■ Data for review
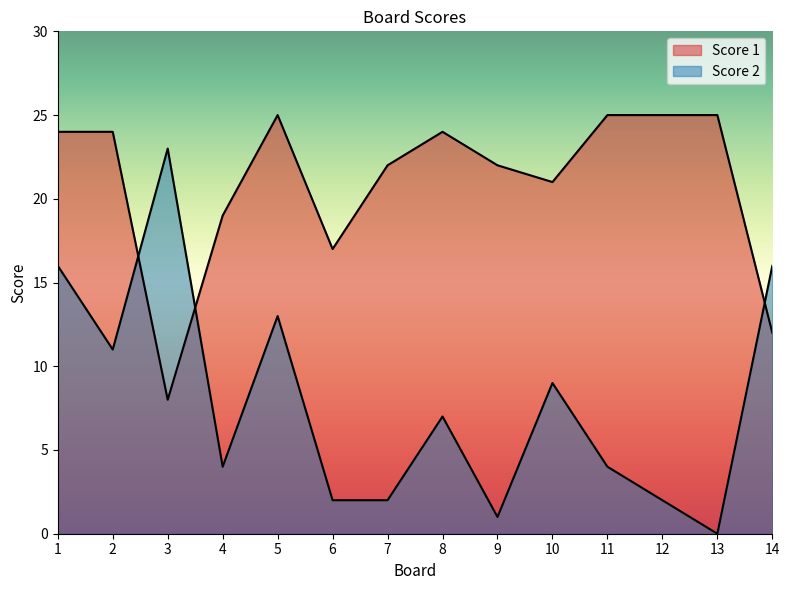

At which label is Score 1 closest to 16?

6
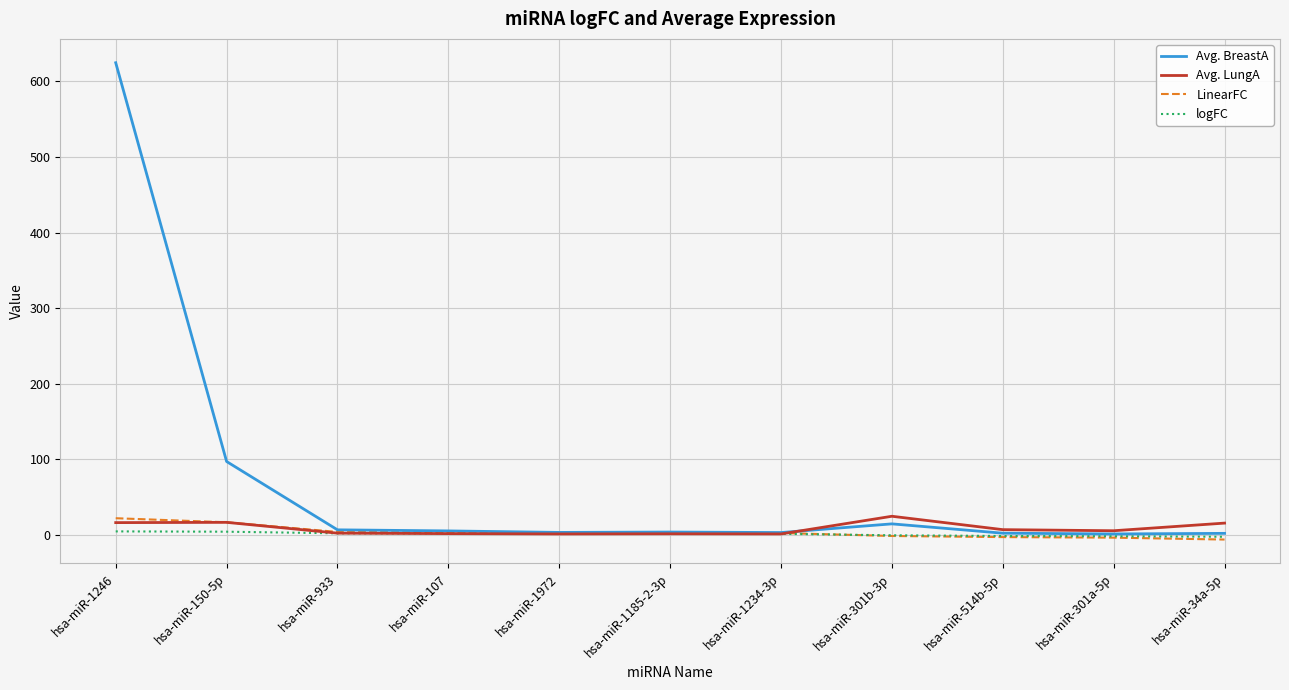

Which series has the widest spread of values?

Avg. BreastA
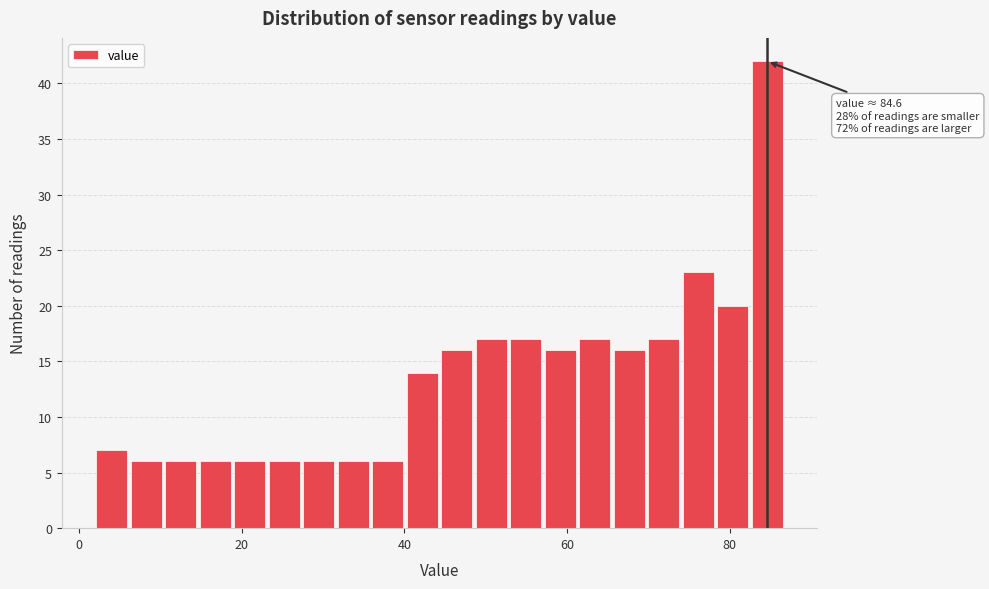

Read against the x-axis, roughly where is the centre of the tallest bar?

84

■ What you are asked to do
Reproduce all the items above with the pictures omitted, substituting "center" for "centre" and leaving everything else unchanged.

■ Result of the task
At which label is Score 1 closest to 16?

6

Which series has the widest spread of values?

Avg. BreastA

Read against the x-axis, roughly where is the center of the tallest bar?

84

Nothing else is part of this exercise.